Unlearning those patterns has taken intention, faith, and community. My relationship with God reminds me that I am deeply loved and divinely created just as I am. And the more I surround myself with people who see and affirm me fully, the more I learn to release the need to prove anything.
Unlearning internalized ableism isn’t just about me: it’s about changing the narrative for all of us living with chronic illness. When I give myself permission to rest, to ask, to speak up, I help make room for others to do the same.
How My Definition of Disability Has Evolved
My understanding of the word ‘disability’ has deepened over time. Growing up, I didn’t always relate to how disability was portrayed or discussed because my chronic illnesses are largely invisible. For that reason, I wasn’t always sure where I fit in.

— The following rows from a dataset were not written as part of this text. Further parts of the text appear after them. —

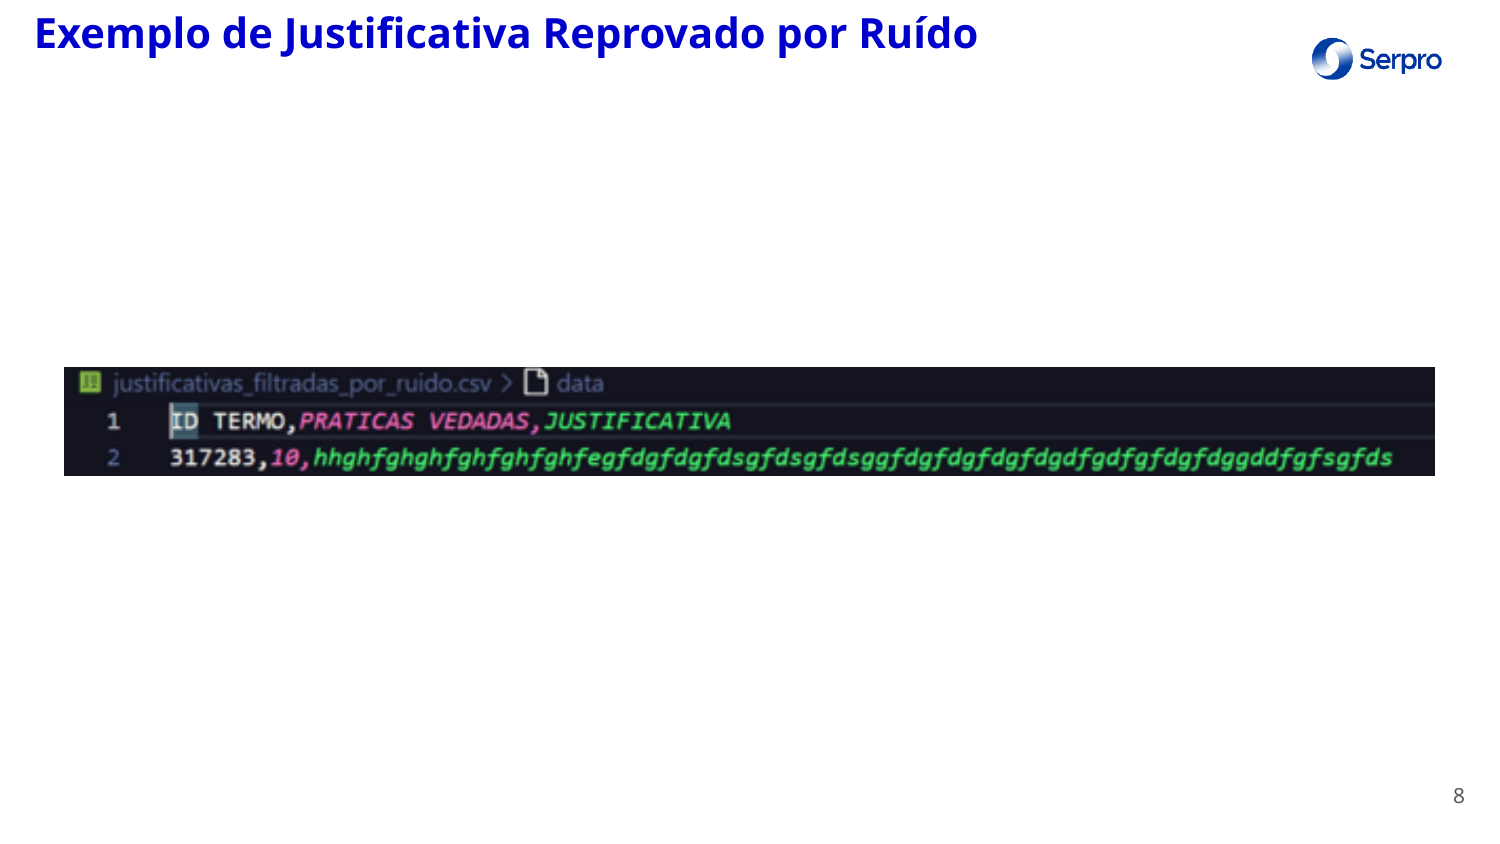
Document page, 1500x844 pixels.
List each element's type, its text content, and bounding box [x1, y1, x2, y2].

picture [64, 367, 1435, 477]
text_box 8 [1389, 764, 1480, 830]
text_box Exemplo de Justificativa Reprovado por Ruído [33, 7, 1435, 130]
picture [1310, 37, 1442, 80]
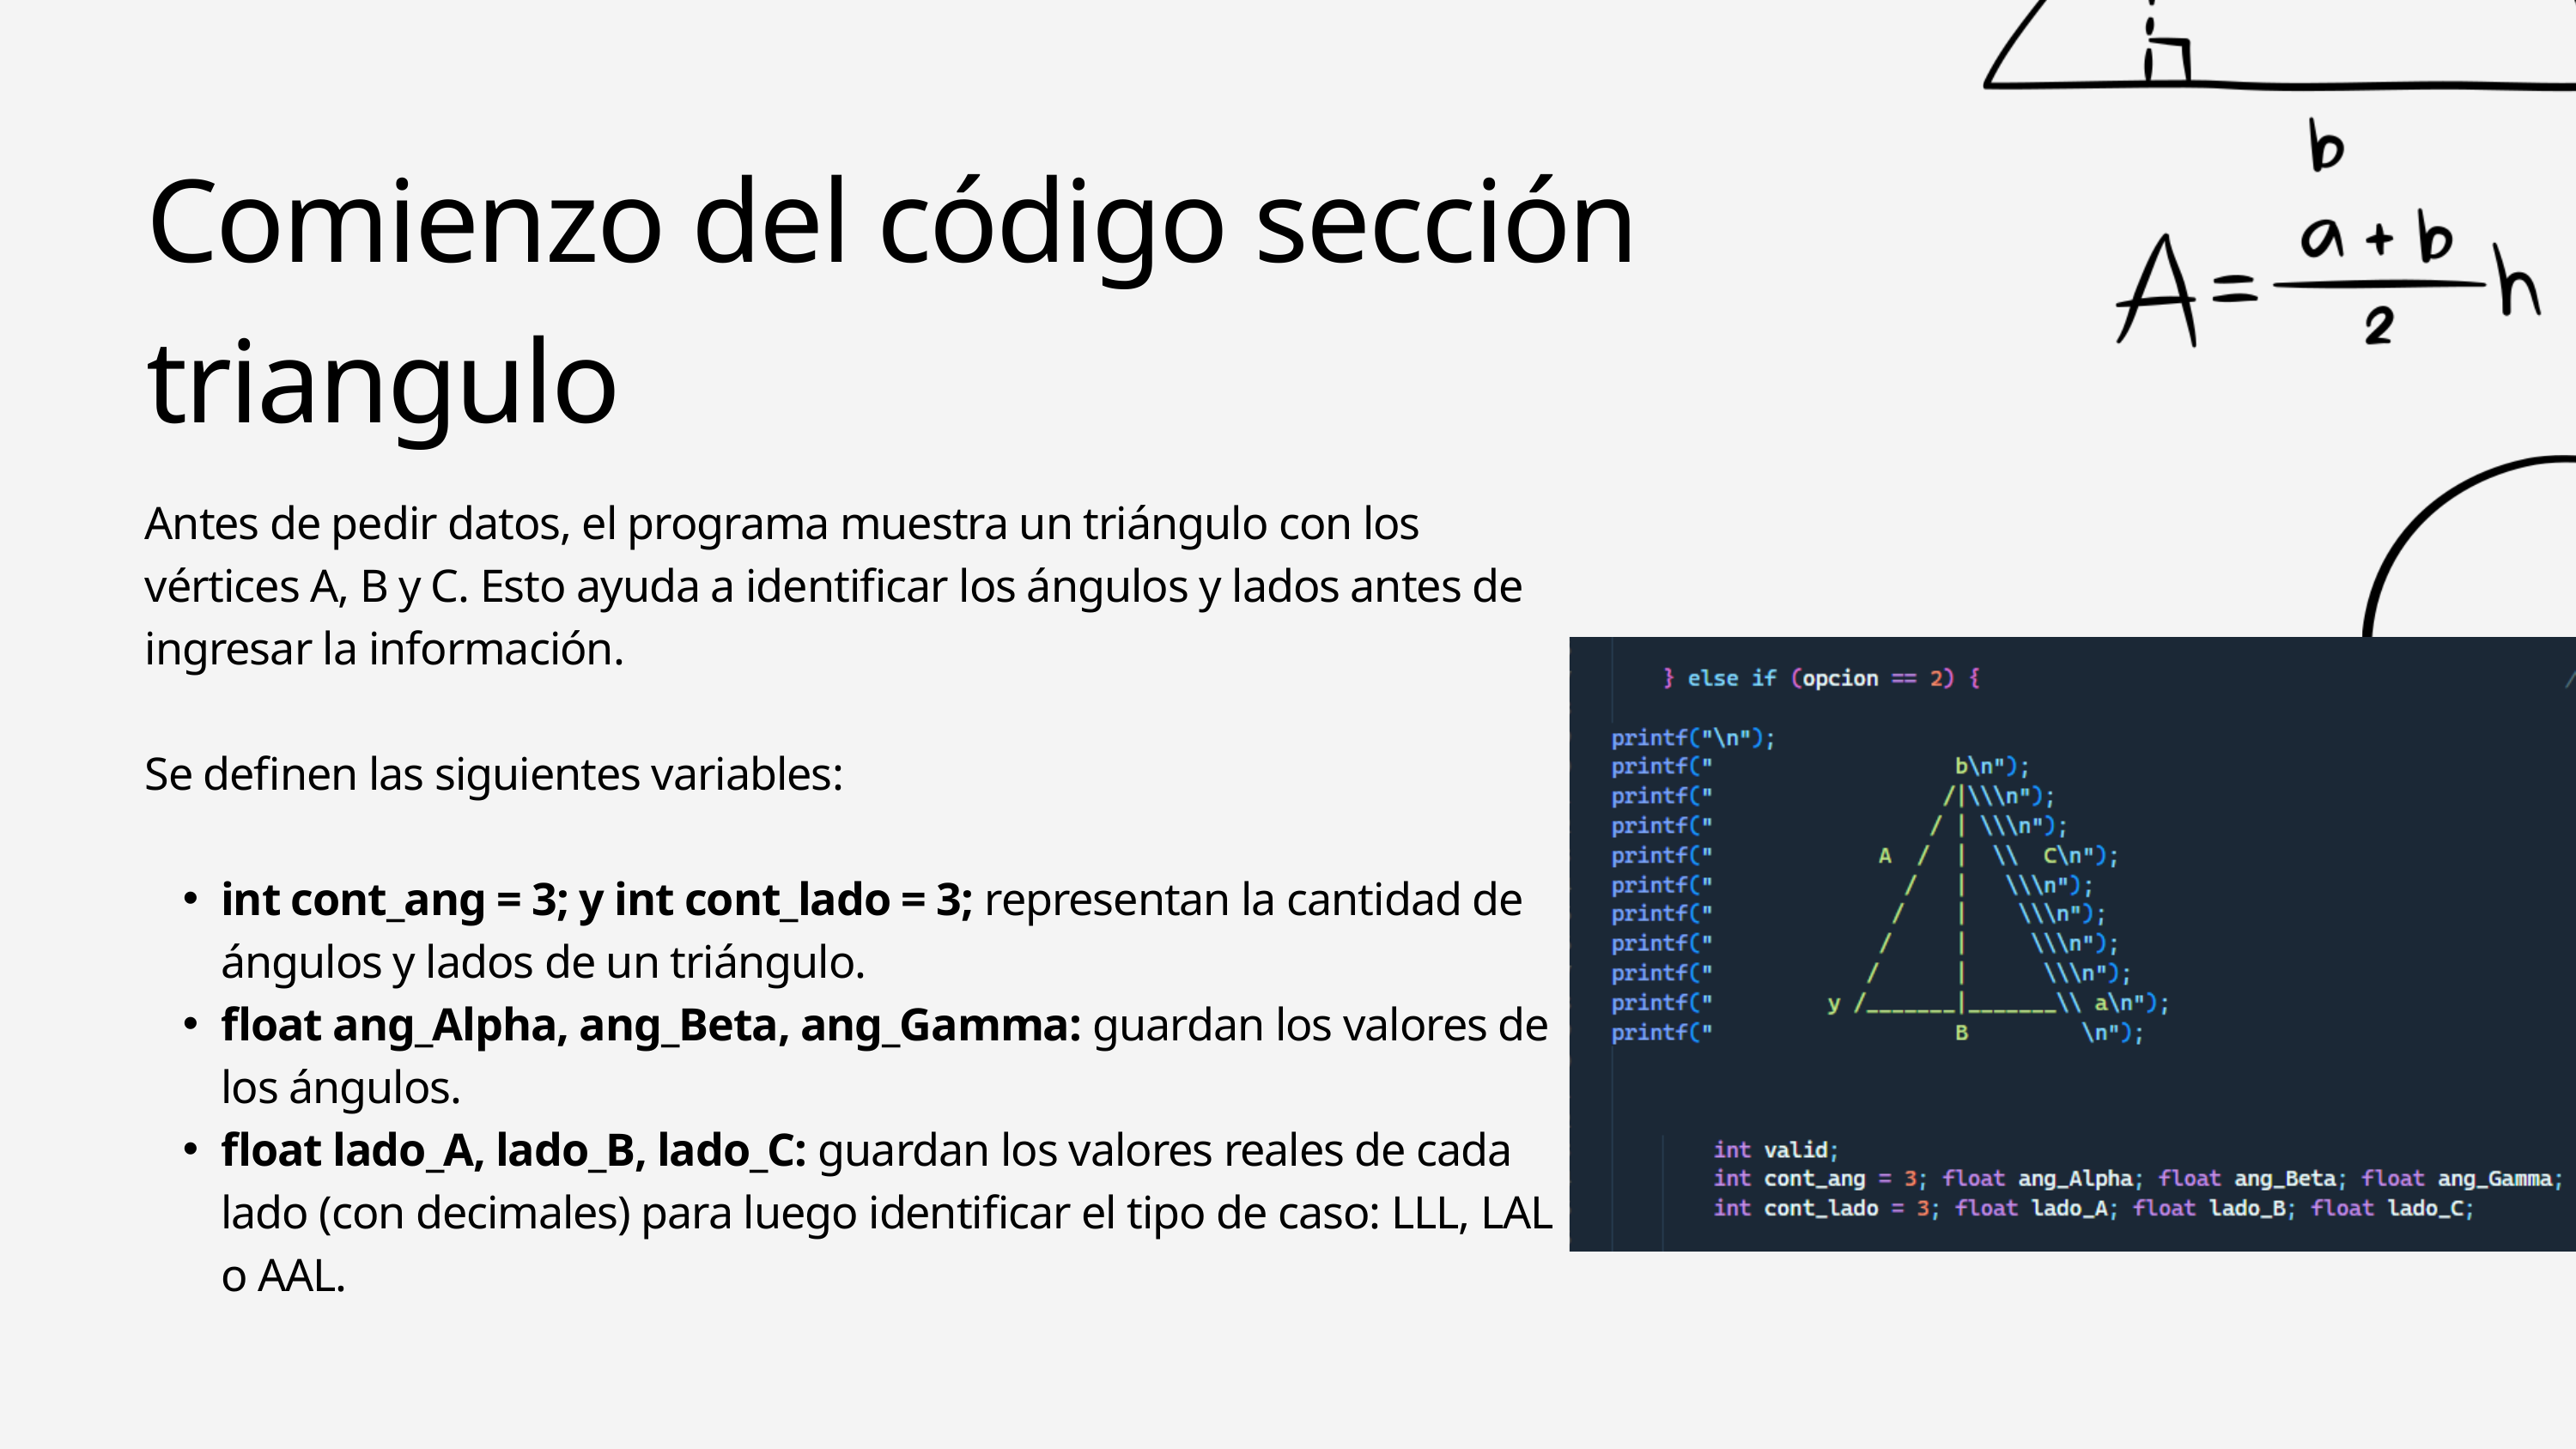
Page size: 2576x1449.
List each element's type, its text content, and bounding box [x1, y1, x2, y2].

text_box [2361, 455, 2576, 637]
text_box [1570, 637, 2576, 1252]
text_box Antes de pedir datos, el programa muestra un triángulo con los vértices A, B y C. Esto ayuda a identificar los ángulos y lados antes de ingresar la información. Se definen las siguientes variables: int cont_ang = 3; y int cont_lado = 3; representan la cantidad de ángulos y lados de un triángulo. float ang_Alpha, ang_Beta, ang_Gamma: guardan los valores de los ángulos. float lado_A, lado_B, lado_C: guardan los valores reales de cada lado (con decimales) para luego identificar el tipo de caso: LLL, LAL o AAL. [144, 486, 1570, 1363]
text_box Comienzo del código sección triangulo [146, 124, 1703, 446]
text_box [1983, 0, 2576, 349]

But the reality is that disability shows up in many forms and just because it isn’t immediately visible doesn’t mean it isn’t real. For me, disability includes hospitalizations, medical trauma, fatigue, pain, the emotional toll of managing a body that moves differently through the world, and the constant work of advocating for my needs in systems that often overlook or dismiss invisible conditions.
Now, I embrace disability as part of my identity. It’s not something to shrink from, but something that has shaped my strength, perspective, and purpose. It connects me to a larger community: one rooted in resilience, advocacy, and truth-telling.
Advocating for Accessibility Every Day
I advocate for accessibility in my everyday life by first honoring my own needs without apology. I’ve learned that one of the most powerful ways to challenge ableism is to live fully in my truth asking for accommodations, taking rest when I need it, and setting boundaries around my energy and time. That’s advocacy, too.
I use my voice through storytelling, content creation, and my work as a therapist to make the invisible visible. Whether I’m speaking up in a healthcare setting, educating others about chronic illness, or simply modeling self-compassion in public spaces, I’m creating space for more understanding and inclusion.
Accessibility isn’t just about ramps or policies it’s also about shifting culture. That means normalizing rest, making space for people with fluctuating capacities, and holding space for nuance. I advocate by being honest about what I need, and by affirming others when they do the same.